How to handle missing values of categorical variables?

categorical
missing_values
data_wrangling

#1

Hi,

In case of missing values for continuous variables, we perform following steps to handle it.

  1. Ignore these observations
  2. Replace with general average
  3. Replace with similar type of averages
  4. Build model to predict missing values

Can you suggest me the methods to handle missing values if data is binary (1/0 or M/F) or categorical variables.

Regards,
Imran


How are you guys filling in the missing data? - Loan prediciton
#2

@Imran

There is various ways to handle missing values of categorical ways.

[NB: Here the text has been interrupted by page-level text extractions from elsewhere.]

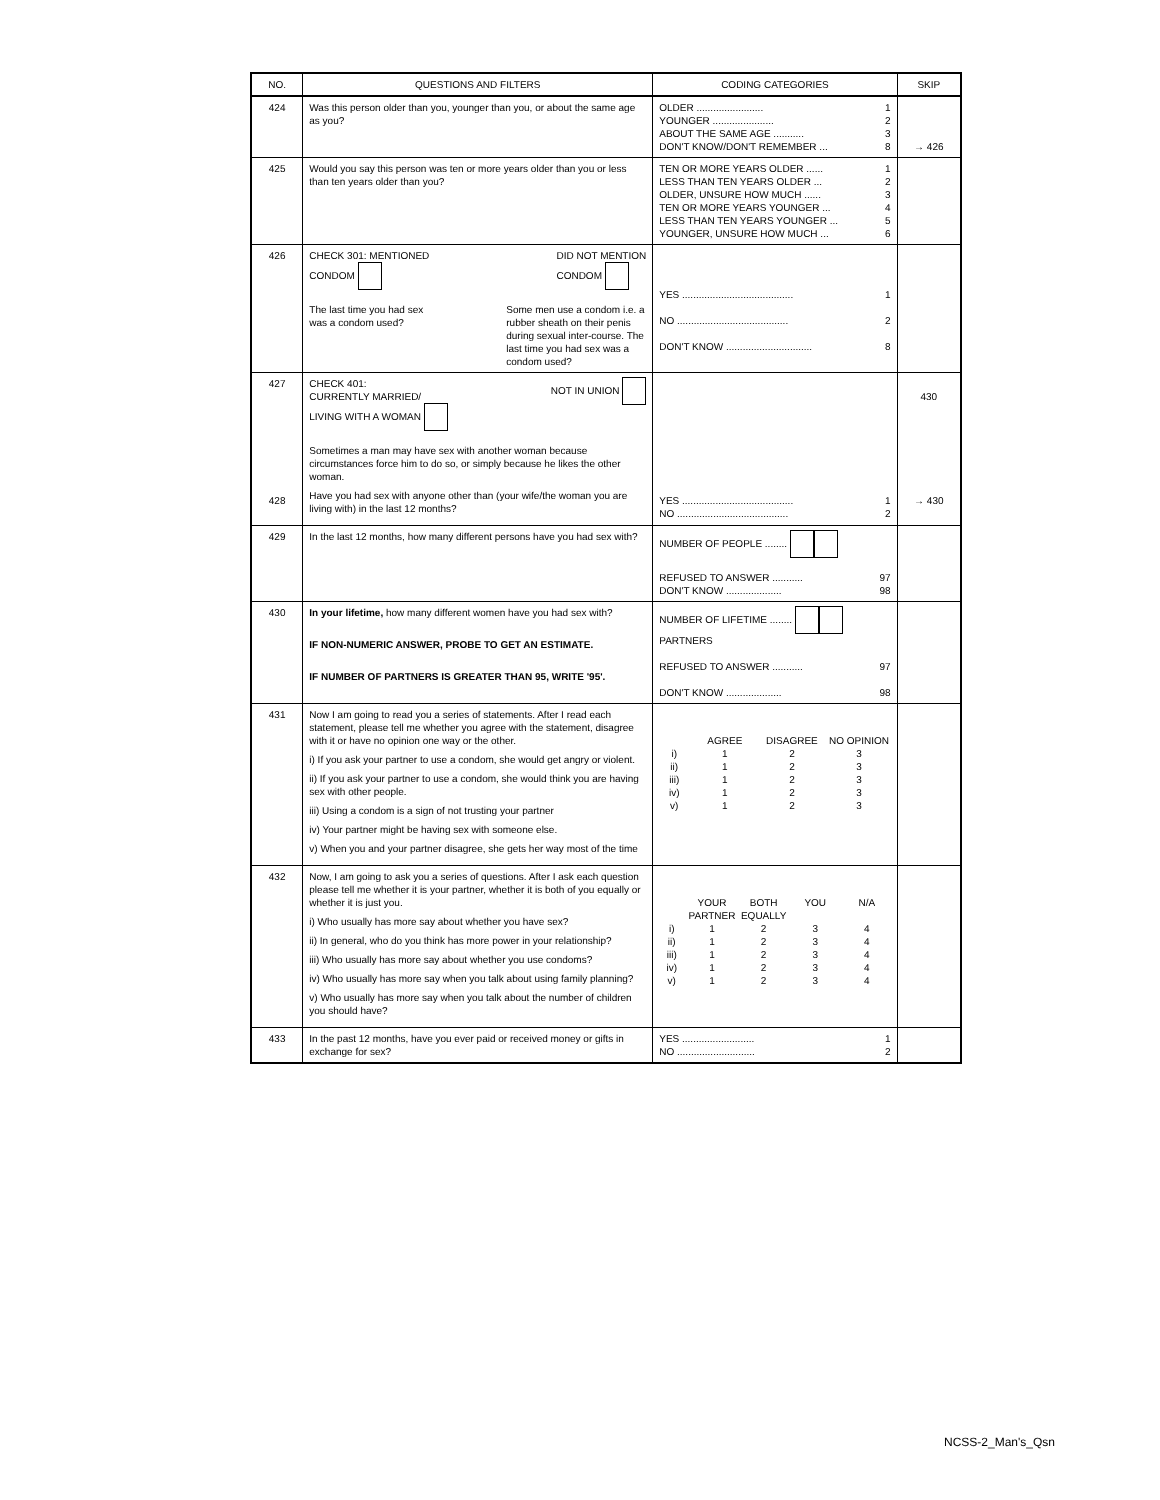| NO. | QUESTIONS AND FILTERS | CODING CATEGORIES | SKIP |
| --- | --- | --- | --- |
| 424 | Was this person older than you, younger than you, or about the same age as you? | OLDER ........................ 1 YOUNGER ...................... 2 ABOUT THE SAME AGE ........... 3 DON'T KNOW/DON'T REMEMBER ... 8 | → 426 |
| 425 | Would you say this person was ten or more years older than you or less than ten years older than you? | TEN OR MORE YEARS OLDER ...... 1 LESS THAN TEN YEARS OLDER ... 2 OLDER, UNSURE HOW MUCH ...... 3 TEN OR MORE YEARS YOUNGER ... 4 LESS THAN TEN YEARS YOUNGER ... 5 YOUNGER, UNSURE HOW MUCH ... 6 | |
| 426 | CHECK 301: MENTIONED CONDOM DID NOT MENTION CONDOM The last time you had sex was a condom used? Some men use a condom i.e. a rubber sheath on their penis during sexual inter-course. The last time you had sex was a condom used? | YES ........................................ 1 NO ........................................ 2 DON'T KNOW ............................... 8 | |
| 427 428 | CHECK 401: CURRENTLY MARRIED/ LIVING WITH A WOMAN NOT IN UNION Sometimes a man may have sex with another woman because circumstances force him to do so, or simply because he likes the other woman. Have you had sex with anyone other than (your wife/the woman you are living with) in the last 12 months? | YES ........................................ 1 NO ........................................ 2 | 430 → 430 |
| 429 | In the last 12 months, how many different persons have you had sex with? | NUMBER OF PEOPLE ........ REFUSED TO ANSWER ........... 97 DON'T KNOW .................... 98 | |
| 430 | In your lifetime, how many different women have you had sex with? IF NON-NUMERIC ANSWER, PROBE TO GET AN ESTIMATE. IF NUMBER OF PARTNERS IS GREATER THAN 95, WRITE '95'. | NUMBER OF LIFETIME ........ PARTNERS REFUSED TO ANSWER ........... 97 DON'T KNOW .................... 98 | |
| 431 | Now I am going to read you a series of statements. After I read each statement, please tell me whether you agree with the statement, disagree with it or have no opinion one way or the other. i) If you ask your partner to use a condom, she would get angry or violent. ii) If you ask your partner to use a condom, she would think you are having sex with other people. iii) Using a condom is a sign of not trusting your partner iv) Your partner might be having sex with someone else. v) When you and your partner disagree, she gets her way most of the time | AGREE DISAGREE NO OPINION i) 1 2 3 ii) 1 2 3 iii) 1 2 3 iv) 1 2 3 v) 1 2 3 | |
| 432 | Now, I am going to ask you a series of questions. After I ask each question please tell me whether it is your partner, whether it is both of you equally or whether it is just you. i) Who usually has more say about whether you have sex? ii) In general, who do you think has more power in your relationship? iii) Who usually has more say about whether you use condoms? iv) Who usually has more say when you talk about using family planning? v) Who usually has more say when you talk about the number of children you should have? | YOUR PARTNER BOTH EQUALLY YOU N/A i) 1 2 3 4 ii) 1 2 3 4 iii) 1 2 3 4 iv) 1 2 3 4 v) 1 2 3 4 | |
| 433 | In the past 12 months, have you ever paid or received money or gifts in exchange for sex? | YES .......................... 1 NO ............................ 2 | |
NCSS-2_Man's_Qsn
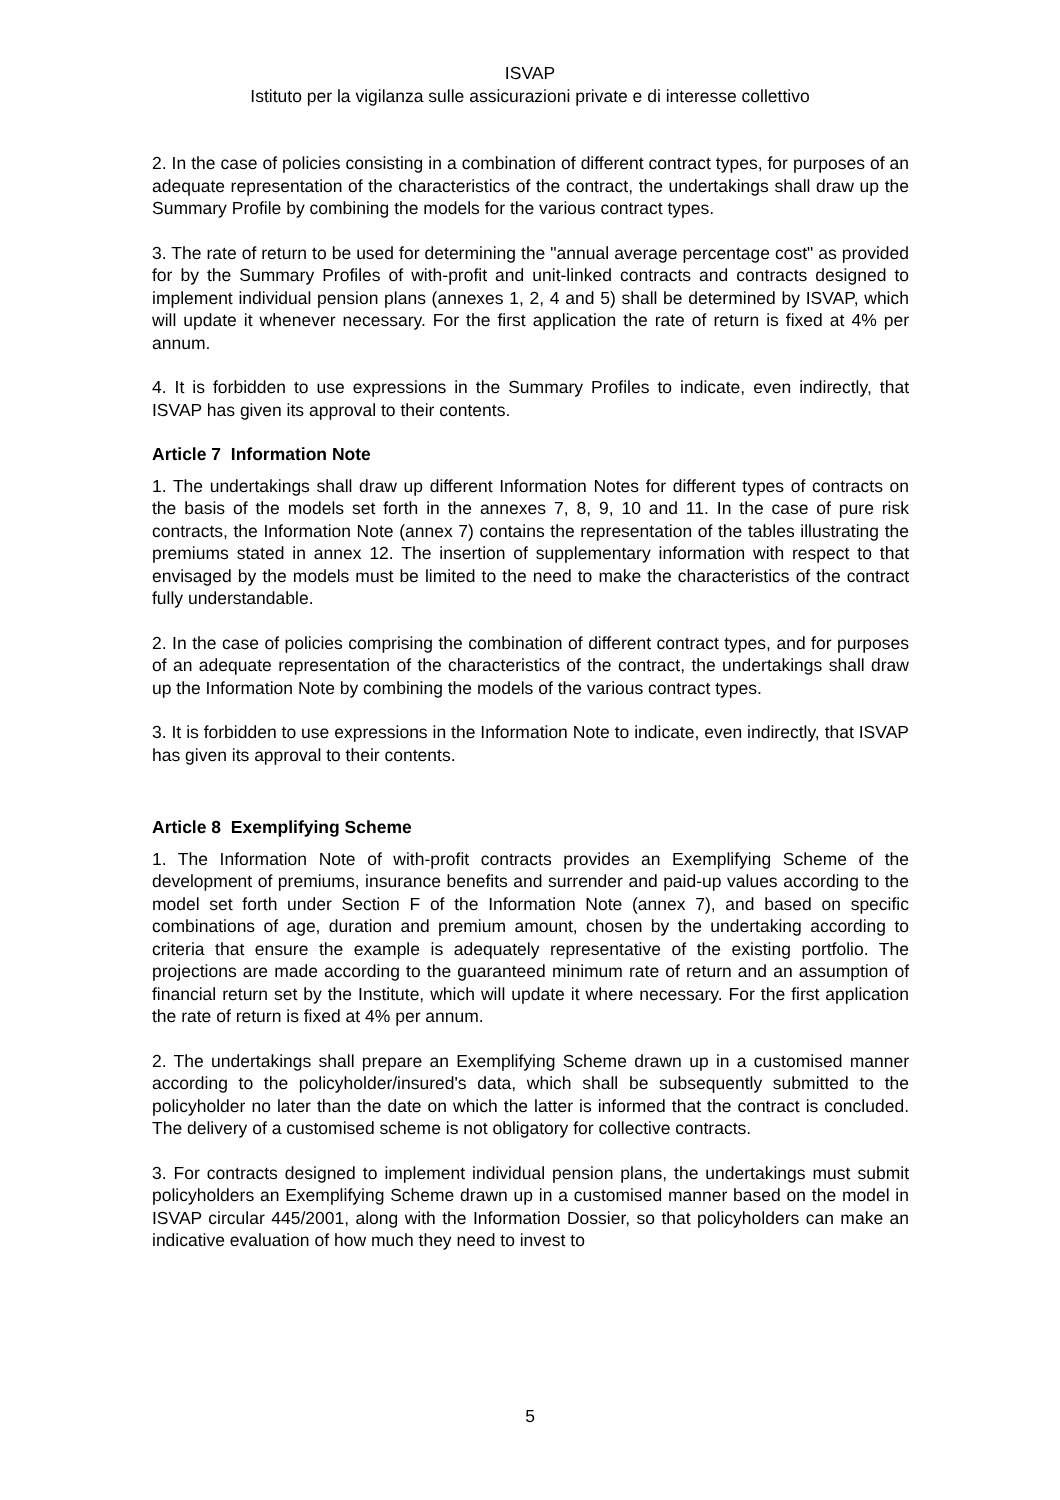ISVAP
Istituto per la vigilanza sulle assicurazioni private e di interesse collettivo
2. In the case of policies consisting in a combination of different contract types, for purposes of an adequate representation of the characteristics of the contract, the undertakings shall draw up the Summary Profile by combining the models for the various contract types.
3. The rate of return to be used for determining the "annual average percentage cost" as provided for by the Summary Profiles of with-profit and unit-linked contracts and contracts designed to implement individual pension plans (annexes 1, 2, 4 and 5) shall be determined by ISVAP, which will update it whenever necessary. For the first application the rate of return is fixed at 4% per annum.
4. It is forbidden to use expressions in the Summary Profiles to indicate, even indirectly, that ISVAP has given its approval to their contents.
Article 7 Information Note
1. The undertakings shall draw up different Information Notes for different types of contracts on the basis of the models set forth in the annexes 7, 8, 9, 10 and 11. In the case of pure risk contracts, the Information Note (annex 7) contains the representation of the tables illustrating the premiums stated in annex 12. The insertion of supplementary information with respect to that envisaged by the models must be limited to the need to make the characteristics of the contract fully understandable.
2. In the case of policies comprising the combination of different contract types, and for purposes of an adequate representation of the characteristics of the contract, the undertakings shall draw up the Information Note by combining the models of the various contract types.
3. It is forbidden to use expressions in the Information Note to indicate, even indirectly, that ISVAP has given its approval to their contents.
Article 8 Exemplifying Scheme
1. The Information Note of with-profit contracts provides an Exemplifying Scheme of the development of premiums, insurance benefits and surrender and paid-up values according to the model set forth under Section F of the Information Note (annex 7), and based on specific combinations of age, duration and premium amount, chosen by the undertaking according to criteria that ensure the example is adequately representative of the existing portfolio. The projections are made according to the guaranteed minimum rate of return and an assumption of financial return set by the Institute, which will update it where necessary. For the first application the rate of return is fixed at 4% per annum.
2. The undertakings shall prepare an Exemplifying Scheme drawn up in a customised manner according to the policyholder/insured's data, which shall be subsequently submitted to the policyholder no later than the date on which the latter is informed that the contract is concluded. The delivery of a customised scheme is not obligatory for collective contracts.
3. For contracts designed to implement individual pension plans, the undertakings must submit policyholders an Exemplifying Scheme drawn up in a customised manner based on the model in ISVAP circular 445/2001, along with the Information Dossier, so that policyholders can make an indicative evaluation of how much they need to invest to
5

  1. Ignore observations of missing values if we are dealing with large data sets and less number of records has missing values
  2. Ignore variable, if it is not significant
  3. Develop model to predict missing values
  4. Treat missing data as just another category

Regards,
Steve


#3

Imran,
The same steps apply for a categorical variable as well.

  1. Ignore observation
  2. Replace by most frequent value
  3. Replace using an algorithm like KNN using the neighbours.
  4. Predict the observation using a multiclass predictor.

Hope this helps.
Tavish


#4

You can also look at this article:


#5

Generalised Low rank models can generate missing values by themselves. You can have a look at -

http://learn.h2o.ai/content/tutorials/glrm/glrm-tutorial.html


#6

Hi @arpitqw
thanks to share the Stanford paper great chapter 5
Alain